• [Problem details]
Filter the entries for lines with the word "labels".

++++ Material provided

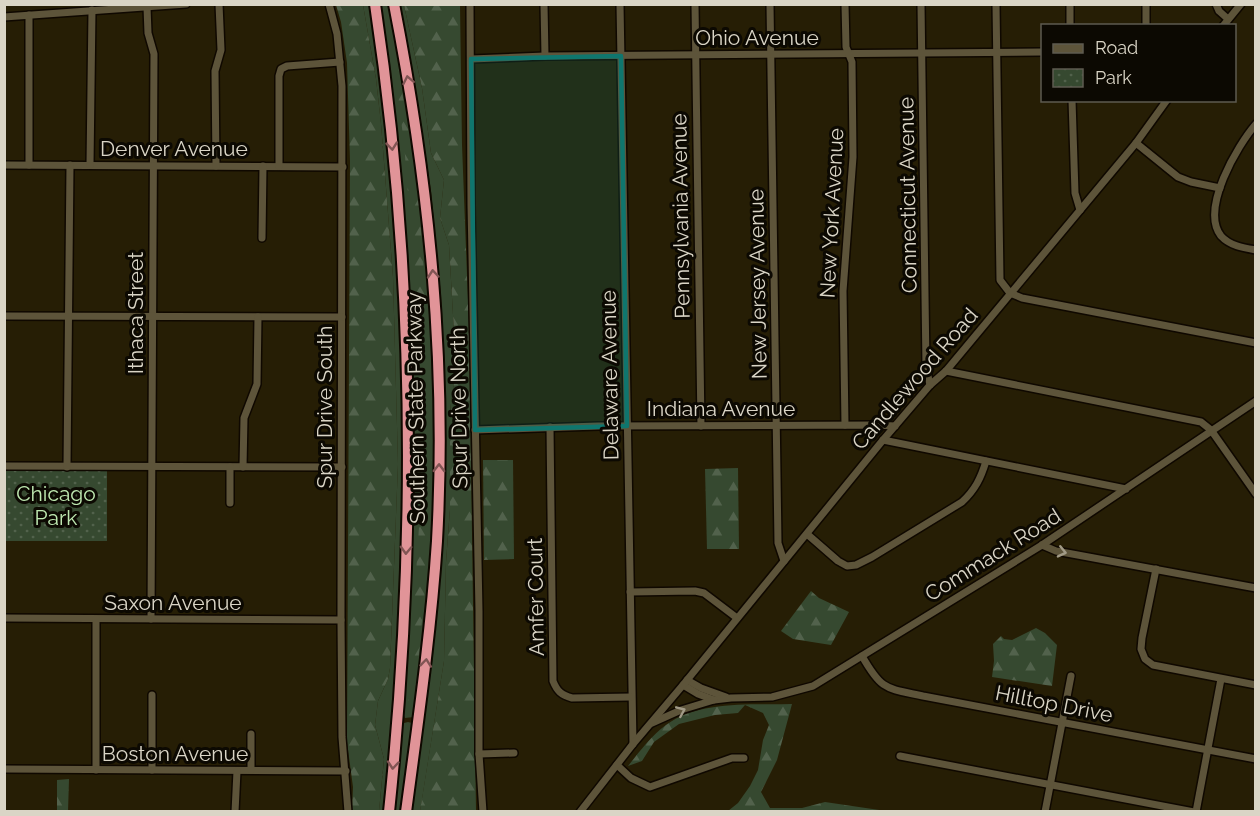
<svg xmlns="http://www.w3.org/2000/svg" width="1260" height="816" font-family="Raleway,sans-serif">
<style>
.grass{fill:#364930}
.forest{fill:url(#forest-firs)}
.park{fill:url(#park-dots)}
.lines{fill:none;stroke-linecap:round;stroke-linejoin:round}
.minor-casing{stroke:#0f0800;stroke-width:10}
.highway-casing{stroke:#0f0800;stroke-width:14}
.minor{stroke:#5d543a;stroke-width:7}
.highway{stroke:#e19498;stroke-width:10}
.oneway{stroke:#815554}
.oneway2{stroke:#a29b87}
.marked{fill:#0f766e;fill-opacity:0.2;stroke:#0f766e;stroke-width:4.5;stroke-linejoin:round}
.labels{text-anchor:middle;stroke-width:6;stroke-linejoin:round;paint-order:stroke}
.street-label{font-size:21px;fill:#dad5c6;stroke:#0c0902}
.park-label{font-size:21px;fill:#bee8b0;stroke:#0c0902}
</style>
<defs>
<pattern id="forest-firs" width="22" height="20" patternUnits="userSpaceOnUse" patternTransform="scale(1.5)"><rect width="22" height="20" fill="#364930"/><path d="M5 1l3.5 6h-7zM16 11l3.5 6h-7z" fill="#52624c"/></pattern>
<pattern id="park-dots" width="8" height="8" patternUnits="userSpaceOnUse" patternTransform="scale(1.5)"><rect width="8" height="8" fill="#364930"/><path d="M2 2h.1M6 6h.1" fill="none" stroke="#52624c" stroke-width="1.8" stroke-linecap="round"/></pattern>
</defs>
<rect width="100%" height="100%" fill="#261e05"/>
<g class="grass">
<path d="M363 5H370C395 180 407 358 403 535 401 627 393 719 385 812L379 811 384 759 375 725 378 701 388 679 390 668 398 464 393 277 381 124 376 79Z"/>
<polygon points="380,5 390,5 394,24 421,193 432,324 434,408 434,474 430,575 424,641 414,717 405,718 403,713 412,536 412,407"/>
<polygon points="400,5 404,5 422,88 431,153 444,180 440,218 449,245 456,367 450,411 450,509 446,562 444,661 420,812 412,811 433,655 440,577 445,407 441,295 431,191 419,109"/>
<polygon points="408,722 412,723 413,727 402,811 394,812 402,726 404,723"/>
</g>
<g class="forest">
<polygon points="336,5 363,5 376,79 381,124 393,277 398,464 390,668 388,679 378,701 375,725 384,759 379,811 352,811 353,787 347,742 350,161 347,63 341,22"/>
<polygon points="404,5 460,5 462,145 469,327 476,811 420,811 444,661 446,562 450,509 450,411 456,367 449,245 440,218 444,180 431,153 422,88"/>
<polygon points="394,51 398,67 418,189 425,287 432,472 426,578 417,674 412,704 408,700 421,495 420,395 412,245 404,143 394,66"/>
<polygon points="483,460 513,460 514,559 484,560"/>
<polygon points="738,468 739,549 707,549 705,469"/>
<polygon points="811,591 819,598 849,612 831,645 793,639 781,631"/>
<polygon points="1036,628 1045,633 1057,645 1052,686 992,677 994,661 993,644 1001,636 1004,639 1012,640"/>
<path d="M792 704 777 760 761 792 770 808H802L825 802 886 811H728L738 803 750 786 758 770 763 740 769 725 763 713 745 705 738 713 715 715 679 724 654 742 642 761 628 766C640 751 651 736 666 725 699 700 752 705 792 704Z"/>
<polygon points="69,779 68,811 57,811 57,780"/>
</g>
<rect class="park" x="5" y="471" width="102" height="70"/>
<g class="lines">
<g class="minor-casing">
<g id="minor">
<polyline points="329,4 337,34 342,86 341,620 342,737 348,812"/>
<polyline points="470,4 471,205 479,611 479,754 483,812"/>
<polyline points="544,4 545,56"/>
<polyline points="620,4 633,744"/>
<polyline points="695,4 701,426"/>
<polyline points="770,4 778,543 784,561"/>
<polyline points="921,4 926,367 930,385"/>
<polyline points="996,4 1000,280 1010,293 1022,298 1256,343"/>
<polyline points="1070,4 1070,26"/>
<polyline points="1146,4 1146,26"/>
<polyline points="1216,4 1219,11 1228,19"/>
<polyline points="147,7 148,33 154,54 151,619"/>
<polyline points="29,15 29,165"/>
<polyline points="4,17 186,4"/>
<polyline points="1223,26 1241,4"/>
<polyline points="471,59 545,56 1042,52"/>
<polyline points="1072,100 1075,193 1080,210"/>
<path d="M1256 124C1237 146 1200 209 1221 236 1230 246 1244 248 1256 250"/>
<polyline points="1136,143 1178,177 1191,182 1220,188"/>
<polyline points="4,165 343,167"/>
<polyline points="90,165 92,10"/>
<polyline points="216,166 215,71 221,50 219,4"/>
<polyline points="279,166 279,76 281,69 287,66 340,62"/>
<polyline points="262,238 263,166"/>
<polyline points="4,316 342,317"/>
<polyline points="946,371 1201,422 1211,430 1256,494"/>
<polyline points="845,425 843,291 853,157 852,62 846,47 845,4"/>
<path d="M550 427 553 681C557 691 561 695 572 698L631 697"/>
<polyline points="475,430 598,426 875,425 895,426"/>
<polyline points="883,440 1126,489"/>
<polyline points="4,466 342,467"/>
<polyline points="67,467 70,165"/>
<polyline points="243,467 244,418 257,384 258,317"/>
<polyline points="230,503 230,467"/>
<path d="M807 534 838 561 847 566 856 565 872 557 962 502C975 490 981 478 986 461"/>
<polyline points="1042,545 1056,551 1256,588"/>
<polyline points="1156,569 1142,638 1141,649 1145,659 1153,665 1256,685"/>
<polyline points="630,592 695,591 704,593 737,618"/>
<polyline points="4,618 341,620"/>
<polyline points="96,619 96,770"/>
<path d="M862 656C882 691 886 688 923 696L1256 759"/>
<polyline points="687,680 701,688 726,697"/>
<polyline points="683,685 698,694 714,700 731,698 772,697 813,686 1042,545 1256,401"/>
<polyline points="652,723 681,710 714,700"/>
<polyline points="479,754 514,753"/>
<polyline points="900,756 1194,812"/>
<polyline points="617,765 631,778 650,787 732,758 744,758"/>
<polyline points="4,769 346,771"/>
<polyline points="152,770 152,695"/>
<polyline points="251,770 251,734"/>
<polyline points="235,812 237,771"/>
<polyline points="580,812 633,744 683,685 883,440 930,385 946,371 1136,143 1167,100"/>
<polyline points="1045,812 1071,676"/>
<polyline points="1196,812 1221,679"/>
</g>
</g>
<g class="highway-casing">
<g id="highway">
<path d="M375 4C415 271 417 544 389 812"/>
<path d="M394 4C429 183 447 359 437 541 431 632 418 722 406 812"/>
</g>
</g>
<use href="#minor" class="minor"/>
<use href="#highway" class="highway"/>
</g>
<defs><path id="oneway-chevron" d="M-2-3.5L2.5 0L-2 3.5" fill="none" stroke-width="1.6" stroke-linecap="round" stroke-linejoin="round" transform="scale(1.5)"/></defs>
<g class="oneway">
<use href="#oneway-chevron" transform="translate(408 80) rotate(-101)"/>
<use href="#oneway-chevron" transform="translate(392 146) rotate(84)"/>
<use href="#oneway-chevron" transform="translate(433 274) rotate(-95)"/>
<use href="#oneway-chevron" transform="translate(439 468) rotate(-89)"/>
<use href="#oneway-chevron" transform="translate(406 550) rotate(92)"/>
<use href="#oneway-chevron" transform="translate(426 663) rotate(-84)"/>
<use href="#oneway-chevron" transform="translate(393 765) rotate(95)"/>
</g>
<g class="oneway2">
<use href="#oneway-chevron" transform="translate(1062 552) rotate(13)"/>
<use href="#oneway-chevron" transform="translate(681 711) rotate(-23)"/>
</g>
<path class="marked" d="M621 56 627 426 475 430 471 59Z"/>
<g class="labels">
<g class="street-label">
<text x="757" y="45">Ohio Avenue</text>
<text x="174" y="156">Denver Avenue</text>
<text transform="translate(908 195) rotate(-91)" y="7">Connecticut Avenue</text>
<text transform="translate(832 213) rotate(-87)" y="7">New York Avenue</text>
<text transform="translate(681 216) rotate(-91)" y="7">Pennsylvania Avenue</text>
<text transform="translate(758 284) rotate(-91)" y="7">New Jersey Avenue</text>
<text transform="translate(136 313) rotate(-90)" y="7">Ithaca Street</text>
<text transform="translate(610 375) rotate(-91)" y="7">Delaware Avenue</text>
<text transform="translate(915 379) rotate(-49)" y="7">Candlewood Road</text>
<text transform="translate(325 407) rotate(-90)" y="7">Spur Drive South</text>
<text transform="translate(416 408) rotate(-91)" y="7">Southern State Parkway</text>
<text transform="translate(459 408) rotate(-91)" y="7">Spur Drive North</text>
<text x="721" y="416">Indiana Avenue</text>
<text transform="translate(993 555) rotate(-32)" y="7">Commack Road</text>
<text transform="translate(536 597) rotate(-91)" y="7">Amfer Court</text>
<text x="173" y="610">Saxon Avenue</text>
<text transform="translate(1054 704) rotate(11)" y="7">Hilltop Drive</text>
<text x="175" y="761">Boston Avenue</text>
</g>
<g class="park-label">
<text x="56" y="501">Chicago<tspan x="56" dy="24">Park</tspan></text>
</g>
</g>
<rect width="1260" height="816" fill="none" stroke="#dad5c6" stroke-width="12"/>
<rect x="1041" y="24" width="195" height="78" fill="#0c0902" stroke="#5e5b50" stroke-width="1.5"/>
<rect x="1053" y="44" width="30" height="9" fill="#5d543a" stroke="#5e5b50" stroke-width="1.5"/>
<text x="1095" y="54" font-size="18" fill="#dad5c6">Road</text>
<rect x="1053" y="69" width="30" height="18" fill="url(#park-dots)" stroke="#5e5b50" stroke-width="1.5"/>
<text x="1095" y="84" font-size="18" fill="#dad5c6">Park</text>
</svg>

++++++++

• [Final answer]
.labels{text-anchor:middle;stroke-width:6;stroke-linejoin:round;paint-order:stroke}
<g class="labels">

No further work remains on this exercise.